A look under the hood of Nvidia’s Parker SoC

New Products |
By Christoph Hammerschmidt



According to Nvidia, Parker supports features that currently belong to the most talked about topics in the automotive electronics realm: Deep learning, hardware-level virtualization, a hardware-based safety engine for reliable fault detection and error processing and a range of I/O ports for integration into the car’s electronic ecosystem. The Parker is built around Nvidia’s highest performing Pasal GPU architecture and the latest generation of Nvidia’s Denver CPU architecture, which also is said to be extraordinarily power-efficient – the latter being crucial in cockpit applications where OEMs do not exactly love to admit any cooling system that generates acoustic noise such as blowers. The combination of Pascal and Denver delivers a computing performance up to 1.5 teraflops for self-driving AI systems utilizing deep learning schemes.

256 CUDA engines deliver enough computing power
for sophisticated deep learning algorithms

Thanks to its CPU architecture that consists of two 64-bit Denver 2.0 cores paired with four 64-bit ARM Cortex A57 CPUs, the Parker system delivers 50 to 100% higher multicore CPU performance than other mobile processors. The Denver 2.0 CPU is a seven-way superscalar processor supporting the ARMv8 instruction set. It implements an improved dynamic code optimization algorithm plus additional low-power retention states for better energy efficiency. The interconnection between the two Denver cores and the Cortex A57 CPU complexes is achieved by means f a proprietary interconnect fabric.

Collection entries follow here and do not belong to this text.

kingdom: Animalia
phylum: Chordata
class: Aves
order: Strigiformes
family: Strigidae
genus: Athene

Working in concert with equally Pascal-based supercomputers in the cloud, the software of Parker based self-driving cars can be updated continually. The same holds true information to improve the driving performance of the vehicle’s electronic driver. While already one Pascal GPU with its 256 cores has sufficient computing power to run deep learning inference algorithms for the self-driving capabilities, the system is also scalable. The Nvidia Drive PX 2 employs two Parker chips with two discrete Pascal GPU cores. This combo delivers an awesome performance of 24 trillion deep learning operations per second, running even complex inference algorithms.

With features such as a dual CAN interface, the Parker platform takes the needs of automotive electronics into account. In addition, it supports Gigabit Ethernet as the network technology of choice for audio and video data streams today and automotive backbones tomorrow. Compliance with the safety standard in charge for automated driving, ISO 26262, is achieved through hardware safety features like a safety engine that includes a dedicated dual-lockstep processor that can detect and process faults.

Since the autopilot electronics of automated vehicles needs to be able to literally “see” everything around the vehicle with its camera eyes, Parker can bot encode and decode video streams up to 4K resolution – at a stunning rate of 60 frames per second. Thus, carmakers can use higher resolution in-vehicle cameras for more detailed and accurate object detection as well as 4K display panels for rear-seat entertainment.